Kaldı ki devlet memurunun görev mahalli dışında rapor alması ancak izinli olunan günlerde mümkün olmakta ya da hafta sonlarında acil servisten giriş yapılması halinde geçerli olmaktadır.

Bu nedenlerle;

1- Hastane/doktora gidişlerde (ayakta tedavilerde) memurun izinli sayılması idarenin takdirine bırakılmamalı hukuki düzenleme yapılmalıdır.

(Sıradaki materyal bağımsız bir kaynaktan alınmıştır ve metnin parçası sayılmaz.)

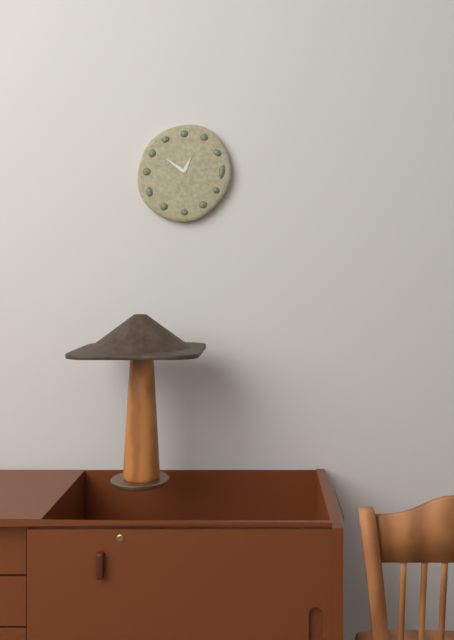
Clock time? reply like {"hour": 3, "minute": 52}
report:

2- Bakıma muhtaç anne/baba/eş/çocuğun istirahatli olduğu günlerde (okulda olması gereken 7 yaşındaki çocuk hastalık nedeniyle evde ise) memurun izinli sayılması,

3- Görev mahallinde ya da görev mahalli dışında teşhis/tetkik ya da tedavi süresince hastane kontrolünde olan hastaların memur olan yakınlarının izinli sayılmaları,

4- Kemoterapi gibi belli aralıklarla ve belli sürelerde gerçekleşen ve etkisi ağır olan tedavilerde hastanın durumu ve doktor/hastane belgesi ile belirlenecek süre için izinli sayılmaları,

5- Kamu çalışanlarının doktor tercihlerinde görev mahalli sınırlamasının kaldırılarak, görev mahalli dışında da doktora gitmeleri ve doktorun vereceği istirahat raporunu kullanabilmeleri sağlanmalıdır.

Bu tür sorunları çözmeye yetkili kurum Cumhurbaşkanlığı'dır. Devlet Personel Başkanlığı da kaldırıldığından Cumhurbaşkanlığı İnsan Kaynakları Ofisinin bu konuda çalışma yapması ve makama sunması gerekir.